I'm trying to remember occurrences in this year that wasn't. when the coronavirus closed down our lives in March and the USA's non-response to it was akin to allowing the Japanese to invade America in 1942 and now they're poised upon the heights of Arlington ready to overwhelm DC on the morrow. I guess FDR wouldn't be one of the Triumphant Threesome off Presidents if he had followed Trump's incompetent response to everything (which gets lots of people killed) and thrown up his hands and said, The Virginia and Maryland governors need to act and if they need combat boots or web belts for their militias, I could assign my son-in-law to seek contracts worldwide to help procure those.

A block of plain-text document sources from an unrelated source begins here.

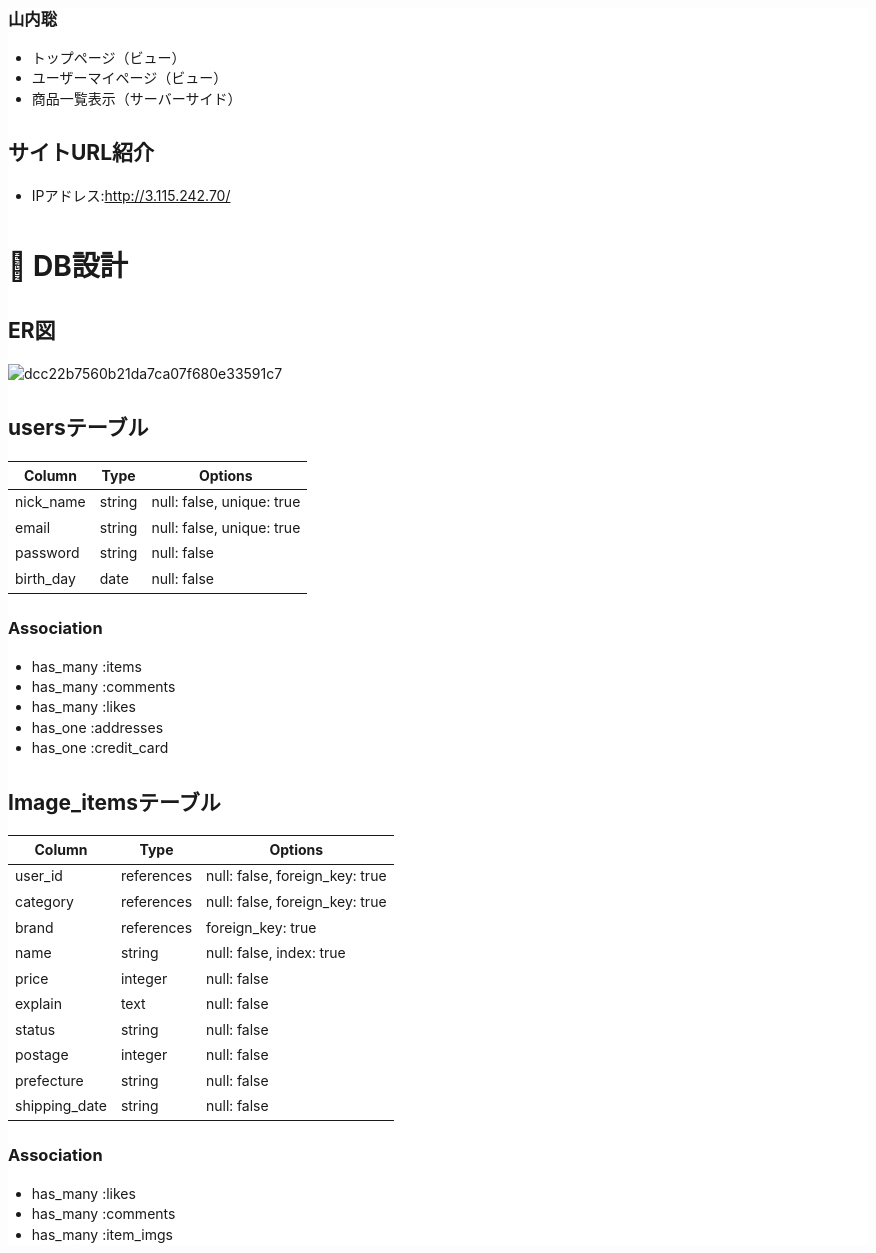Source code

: ### 山内聡
- トップページ（ビュー）
- ユーザーマイページ（ビュー）
- 商品一覧表示（サーバーサイド）

## サイトURL紹介
- IPアドレス:http://3.115.242.70/


# :page_facing_up: DB設計

## ER図

<a><img width="1243" alt="dcc22b7560b21da7ca07f680e33591c7" src="https://user-images.githubusercontent.com/67991805/90978720-d5985800-e58a-11ea-8139-6a530d14806f.png"></a>


## usersテーブル

|Column|Type|Options|
|------|----|-------|
|nick_name|string|null: false, unique: true|
|email|string|null: false, unique: true|
|password|string|null: false|
|birth_day|date|null: false|

### Association
- has_many :items
- has_many :comments
- has_many :likes
- has_one :addresses
- has_one :credit_card

## Image_itemsテーブル

|Column|Type|Options|
|------|----|-------|
|user_id|references|null: false, foreign_key: true|
|category|references|null: false, foreign_key: true|
|brand|references|foreign_key: true|
|name|string|null: false, index: true|
|price|integer|null: false|
|explain|text|null: false|
|status|string|null: false|
|postage|integer|null: false|
|prefecture|string|null: false|
|shipping_date|string|null: false|
### Association
- has_many :likes
- has_many :comments
- has_many :item_imgs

My last post detailed the one thing during this year-that-wasn't that was normal that I indulged in. Movie-going, I went to see Parasite on Valentine's Day, the Academy Award winning film that, well, sucked. I got incredibly sick that night that made me see God and for the next two weeks I thought I might die as I coughed my lungs out. I wonder what I had, but there were no reliable or helpful tests then, despite the president's subsequent claim that If you want a test you can get a test.
So now it's time to remember my two most memorable moments this year without referring to my daily notes, and I can do that. I went to a wedding party in January in the District that was thrown by a supermarket magnate that was way over the top; I boogied with my love and barely made the last subway to Virginia and expected moreso the rest of the year. But no. the coronavirus intervened and way later, in July when we were all housebound, I come out of my house on July 4th and saw 500 feet up a B-29 bomber fly over my house escorted by four P-51 Mustangs, all restored WW2 warplanes which had flown on Independence Day over the National Mall and were headed to IAD then, and in that instant I thought of my dad who endured 180 days of intense combat in two battles in the Pacific and my mother who got out of her small-town as a teenager by traveling to CA to work in the war industries (where she met my dad at an USO dance).